The Earth Runners platform is building a profitable global business dependent on the talents of indigenous youth while giving them a platform to increase awareness of their cultural history and societal issues.
Ghofrane Baaziz, an exchange student from Tunisia, North Africa, has competed and made it to the regional stage in the Hult Prize the last two years at home, and this year served as the campus director for the competition at USD.
“Since this is the first time the Hult Prize is held in USD, it was relatively smaller than the OnCampus rounds around the world. Usually, the average participation rate per campus is 15 teams,” Baaziz said. “We had seven teams participate this year. For a first time, it is a good number although we hope to see more participation in the future.”
Baaziz, a business major in her home country and a media & journalism major at USD, is taking a gap year this year.
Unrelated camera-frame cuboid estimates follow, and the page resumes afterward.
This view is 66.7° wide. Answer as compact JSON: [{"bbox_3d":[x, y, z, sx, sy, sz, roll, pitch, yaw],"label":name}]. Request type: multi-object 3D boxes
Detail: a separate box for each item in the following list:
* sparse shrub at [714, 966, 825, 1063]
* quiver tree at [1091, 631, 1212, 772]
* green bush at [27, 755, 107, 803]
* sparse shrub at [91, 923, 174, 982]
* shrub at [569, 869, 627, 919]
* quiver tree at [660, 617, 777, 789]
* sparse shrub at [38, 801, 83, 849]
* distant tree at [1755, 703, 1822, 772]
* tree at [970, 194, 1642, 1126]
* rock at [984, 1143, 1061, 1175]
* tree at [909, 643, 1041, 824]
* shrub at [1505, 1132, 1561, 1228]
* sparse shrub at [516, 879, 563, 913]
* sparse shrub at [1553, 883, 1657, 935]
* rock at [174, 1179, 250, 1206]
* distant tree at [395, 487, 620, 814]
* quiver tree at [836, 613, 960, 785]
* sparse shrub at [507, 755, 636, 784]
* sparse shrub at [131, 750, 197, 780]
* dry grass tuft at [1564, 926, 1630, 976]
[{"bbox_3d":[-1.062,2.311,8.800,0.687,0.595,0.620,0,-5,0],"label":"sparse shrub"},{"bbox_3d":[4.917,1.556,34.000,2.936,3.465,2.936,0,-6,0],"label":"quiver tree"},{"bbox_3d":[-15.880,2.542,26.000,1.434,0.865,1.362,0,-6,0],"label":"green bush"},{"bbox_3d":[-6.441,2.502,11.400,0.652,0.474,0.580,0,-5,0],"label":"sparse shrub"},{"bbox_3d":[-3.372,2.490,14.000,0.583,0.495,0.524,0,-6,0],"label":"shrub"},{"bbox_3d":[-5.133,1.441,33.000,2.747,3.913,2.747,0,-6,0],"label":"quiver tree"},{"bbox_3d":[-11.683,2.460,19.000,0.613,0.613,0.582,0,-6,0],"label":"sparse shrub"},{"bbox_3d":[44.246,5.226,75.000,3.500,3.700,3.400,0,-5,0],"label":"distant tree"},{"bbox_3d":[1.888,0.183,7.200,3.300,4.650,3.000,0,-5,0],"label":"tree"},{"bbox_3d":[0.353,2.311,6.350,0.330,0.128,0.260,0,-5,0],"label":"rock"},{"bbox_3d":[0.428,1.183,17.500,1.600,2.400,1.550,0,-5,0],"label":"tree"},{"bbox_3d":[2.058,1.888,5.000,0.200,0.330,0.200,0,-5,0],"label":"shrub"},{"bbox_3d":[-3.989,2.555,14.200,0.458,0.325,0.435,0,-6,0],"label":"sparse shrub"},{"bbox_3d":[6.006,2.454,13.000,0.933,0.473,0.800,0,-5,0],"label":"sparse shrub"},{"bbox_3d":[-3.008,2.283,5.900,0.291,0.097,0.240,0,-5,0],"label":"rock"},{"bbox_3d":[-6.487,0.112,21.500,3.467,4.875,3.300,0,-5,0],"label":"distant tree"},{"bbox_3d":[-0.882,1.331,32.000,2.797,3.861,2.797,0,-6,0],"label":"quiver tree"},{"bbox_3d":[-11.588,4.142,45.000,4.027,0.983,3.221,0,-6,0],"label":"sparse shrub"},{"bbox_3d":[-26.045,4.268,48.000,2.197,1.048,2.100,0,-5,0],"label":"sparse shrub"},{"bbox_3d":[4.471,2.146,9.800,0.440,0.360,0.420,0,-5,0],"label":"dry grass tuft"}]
She is at USD on a scholarship program she said she received because of the Hult Prize.
Since her time at USD is limited to one year and she will be leaving at the end of the spring semester, Baaziz said she hopes the Hult Prize continues to grow at USD after she has left.
“I hope the Hult Prize continues on campus and someone else volunteers to keep it going so that USD is represented every year somewhere around the world in the regional finals,” Baaziz said.
In order for the competition to continue developing, Baaziz said more students need to be aware of the opportunity on campus.
“I believe we need more publicity to let students know about the existence of the competition because I am sure a lot of students would be interested in such a good opportunity,” Baaziz said. “Who wouldn’t want to compete in 25 different cities around the world for a chance to win a million dollars?”
Downs said the experience has given her a deeper understanding of starting a business.
“For me specifically, as a business major, it has been an eye-opening experience as to how difficult starting a company is and a great way to put what I have learned in the classroom to practice,” Downs said.
Ireland said she encourages all students to look into the Hult Prize competition, no matter their major.
“I am a sustainability major, so anything that has to do with business at all I’m not interested, but we all have ideas that we think the world can benefit from; we just don’t know where to start,” Ireland said. “The Hult Prize is a great and free way to make a change.”